Second, let me state that my faith in God has not been shaken by this election.
Finally, My faith in humanity, however, has been.
I became a Catholic around the age 5 when my mom married my Catholic Stepdad. My family left the Catholic church when there was a problem with my long-abandoned grandmother decided to divorce. At a more traditional black church I got my hands on a bible... The King James Version.... I was elated. ... and faithful... except for the college years through the early 20's... typical, right? I stayed faithful for many years, but the message stopped sitting well within my heart. I found myself struggling with depression and eventually realized that it was worst on Saturday night... I didn't want to go. I felt a struggle between the word spoken every week, and my heart. The words didn't sit well with Jesus' commandment "That ye love one another; as I have loved you, that ye also love one another." And I had to ask myself, time and time again, did this statement show love? And time and time again, it did not. Shaming a woman's clothing, shaming a sexual inclination, punishing a struggle with identity, shaming a reproductive decision, (all of which were none of our business) it was just not cool with me. It hurt my heart.
When it came to Christianity and politics, my faith was damaged long ago. At a homeschool program, where I was minding my business, selling tickets for a show, a "teacher" approached me and said loudly "Are you going to vote for Obama because you're black". (This was 2008, I am sure I blogged about this). She followed with "you can't be Christian if you vote for Obama". Not long after that, a leader in my church (not the pastor), when I said I did not agree with something said, "you can't have that opinion because people look up to you... if you disagree, so will they". I wasn't done right then and there, but It did not feel right to set what I knew what right in my heart and mind against "church obedience". And maybe I'm just not an obedient person. There's that. But I feel like I can love God and Love ALL Gods people and at the same time follow the sensitive mind and heart that God gave me. So over the course of some years, my family gave up the status of being Church-going Christians to being unchurched... Christians.
And then there's Trump. I heard more than once that people were voting for him that it is the Good Christian thing to do. That a good Christian would vote for Trump. And good Christians were using slogans like "Trump that Bitch".... and I was like... oh-my-goodness.... this is not love. This is not Jesus' commandment. This is not Christian. And to add insult to injury, for Christian leaders to get behind him and support him, broke me in a way that is irreparable.
((((I do not believe that someone's private life should be dictated by the church and that it is better to have an angry racist than someone who will give women the right to their own bodies.... whenever a churched person tries to explain their Trump decision to me, this is what I get from it... that Trump is better than abortion... I say, that person's abortion is not your business... love is.))))
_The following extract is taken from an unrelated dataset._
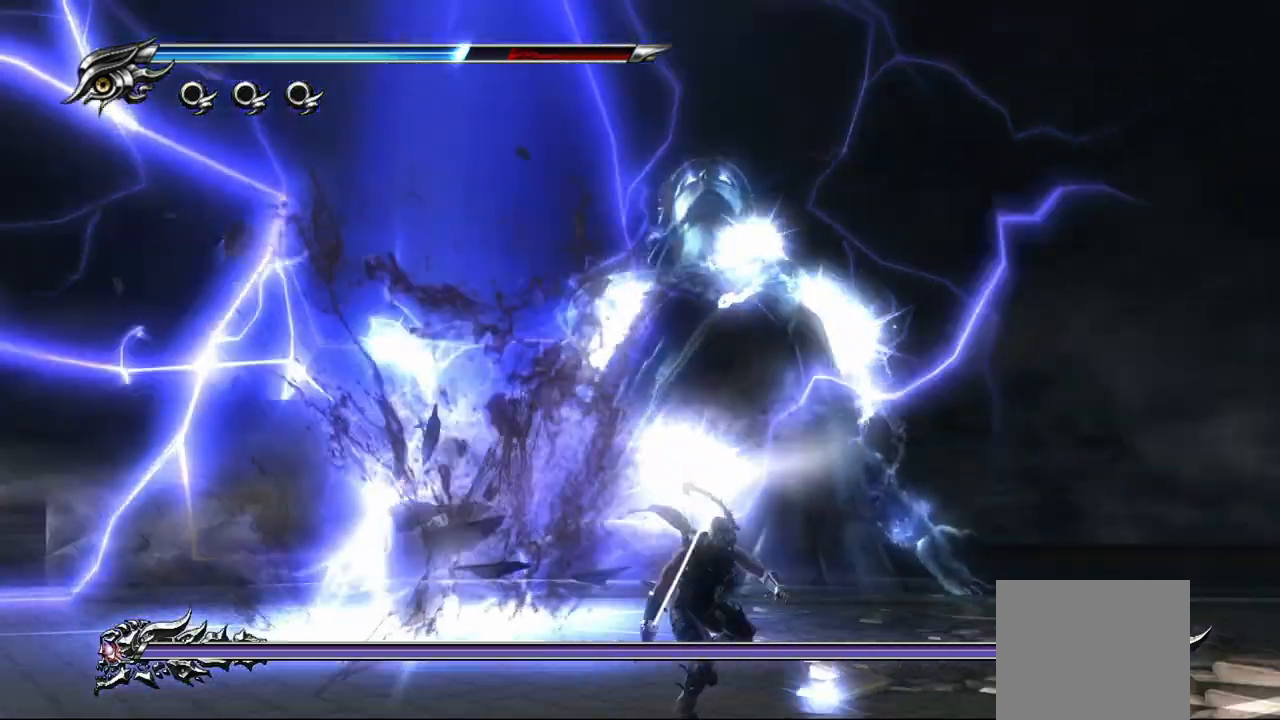
{"buttons": [], "left_stick": "down-right", "right_stick": "center", "events": [[183, "CROSS", "down"], [333, "L1", "up"], [383, "CROSS", "up"]]}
- I cannot participate in a faith based organization that espouses anything but love. Period.
- I cannot abide a political candidate who thrives on hate and division.
- I cannot live under a tyrant.
- And I will not be quiet in the face of hate.
So, you might want to say I am not A good Christian, and I probably am not, not by your definitions, but my faith is in God and my "rules" are in Jesus' last commandment. If I can do that, I can die with a good heart. In the meantime, I will live, and reject hate.
The results of this election are the results of HATE. I will fight this, in the name of Love and in the name of God. ... I don't know what I mean by that... but I will fight back.
ps. Don't ask me to pray for that man. I will instead pray for the innocent black and brown and gay people and the women who are being physically attacked since this snake reared his ugly head.